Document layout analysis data

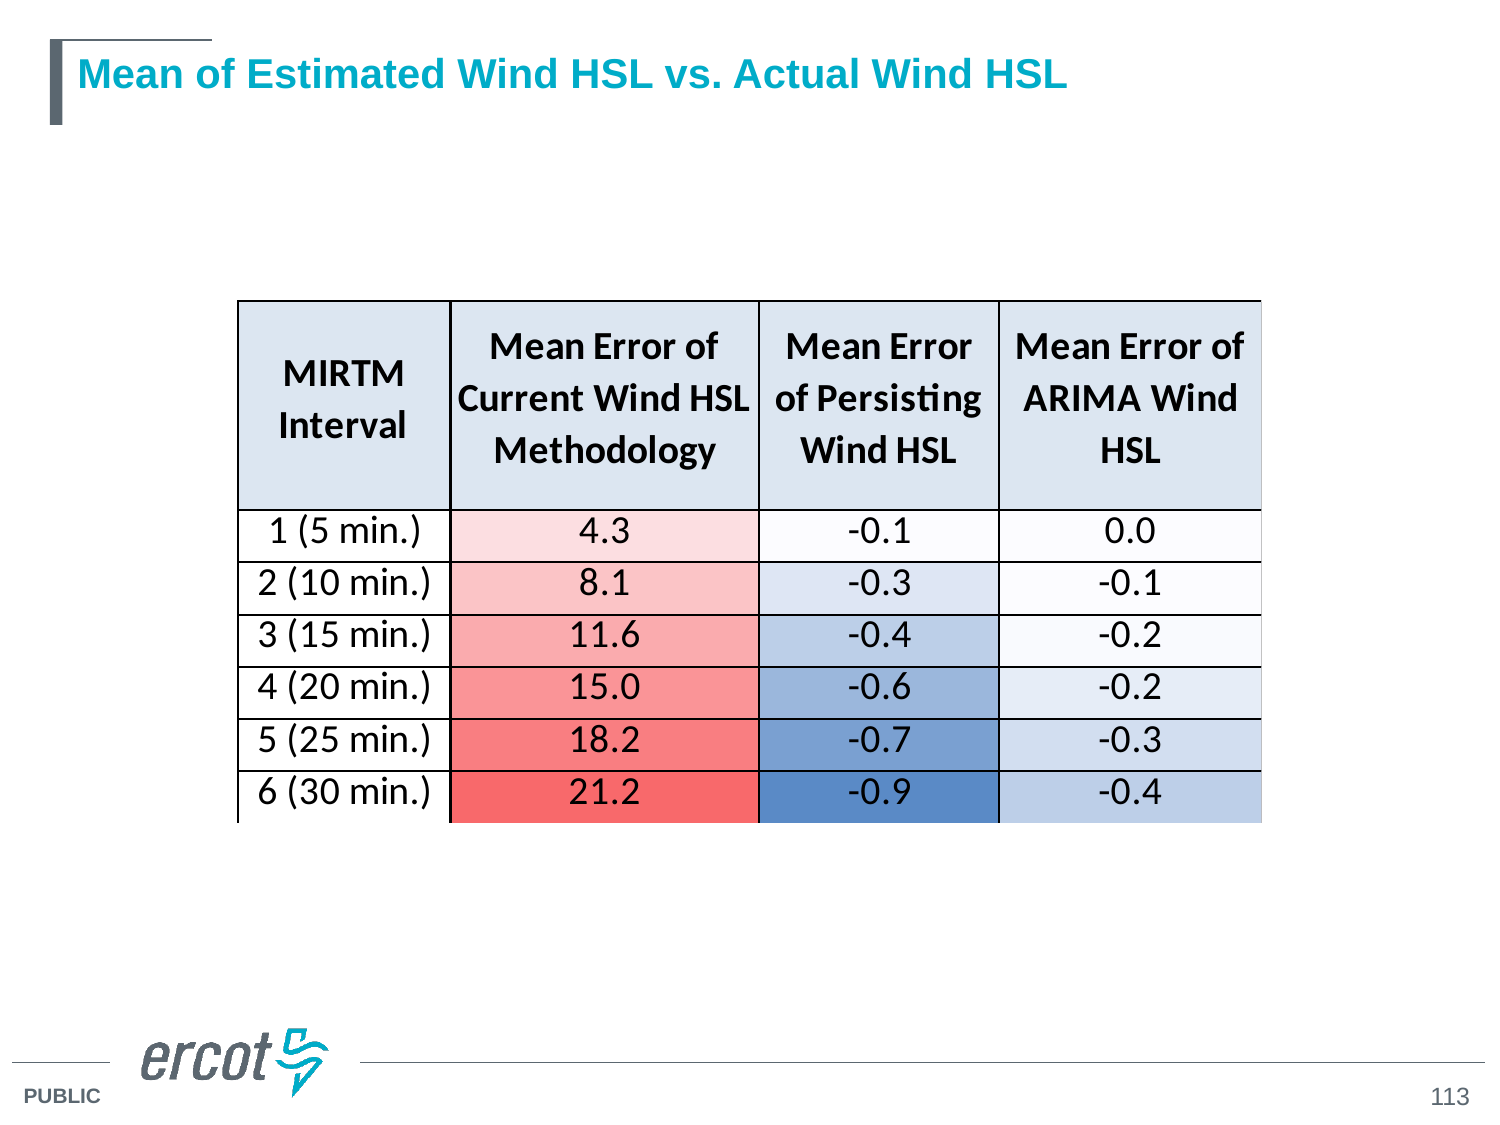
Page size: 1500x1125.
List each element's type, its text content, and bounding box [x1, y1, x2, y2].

title Mean of Estimated Wind HSL vs. Actual Wind HSL [62, 39, 1450, 228]
picture [236, 299, 1264, 825]
picture [137, 1024, 332, 1100]
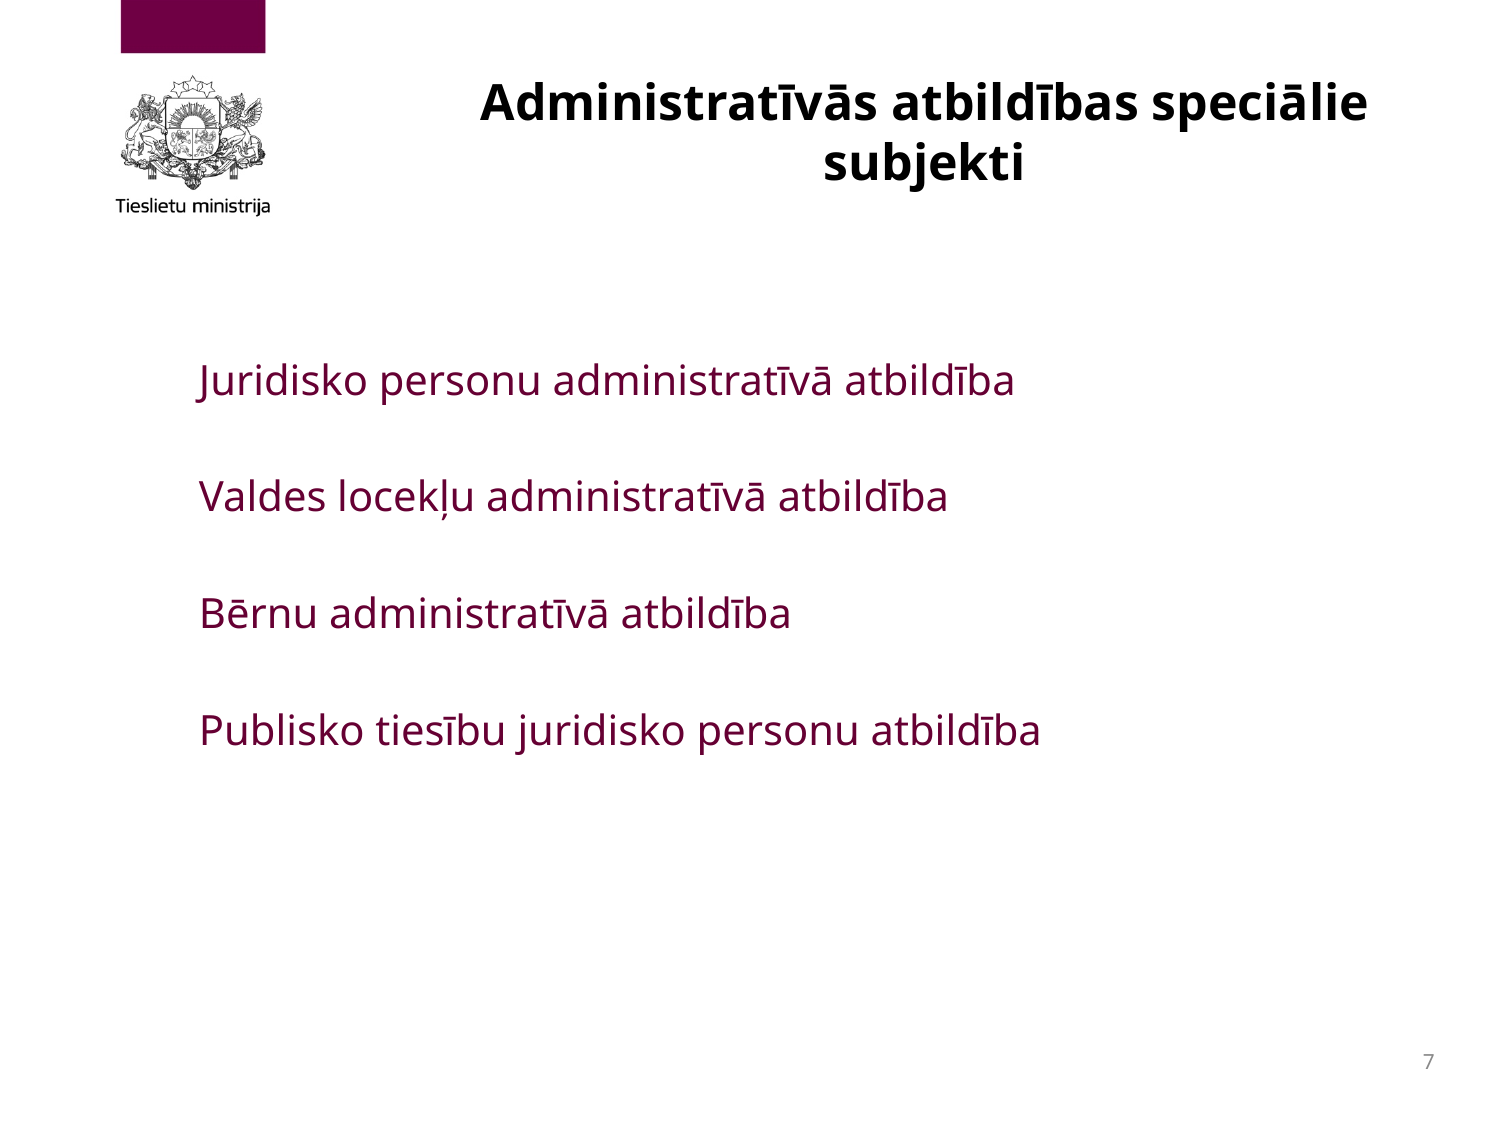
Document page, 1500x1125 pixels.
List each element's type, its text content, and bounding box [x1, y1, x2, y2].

PROBLEM STATEMENT
Write out the records once more, word for word, though without the pictures they contain.

OUTPUT OF THE TASK
Page size: 1500x1125.
List each element's type, its text content, and bounding box [x1, y1, x2, y2].

title Mean of Estimated Wind HSL vs. Actual Wind HSL [62, 39, 1450, 228]
picture [236, 299, 1264, 825]
picture [137, 1024, 332, 1100]
Document page, 1500x1125 pixels.
List each element's type, its text content, and bounding box [x1, y1, x2, y2].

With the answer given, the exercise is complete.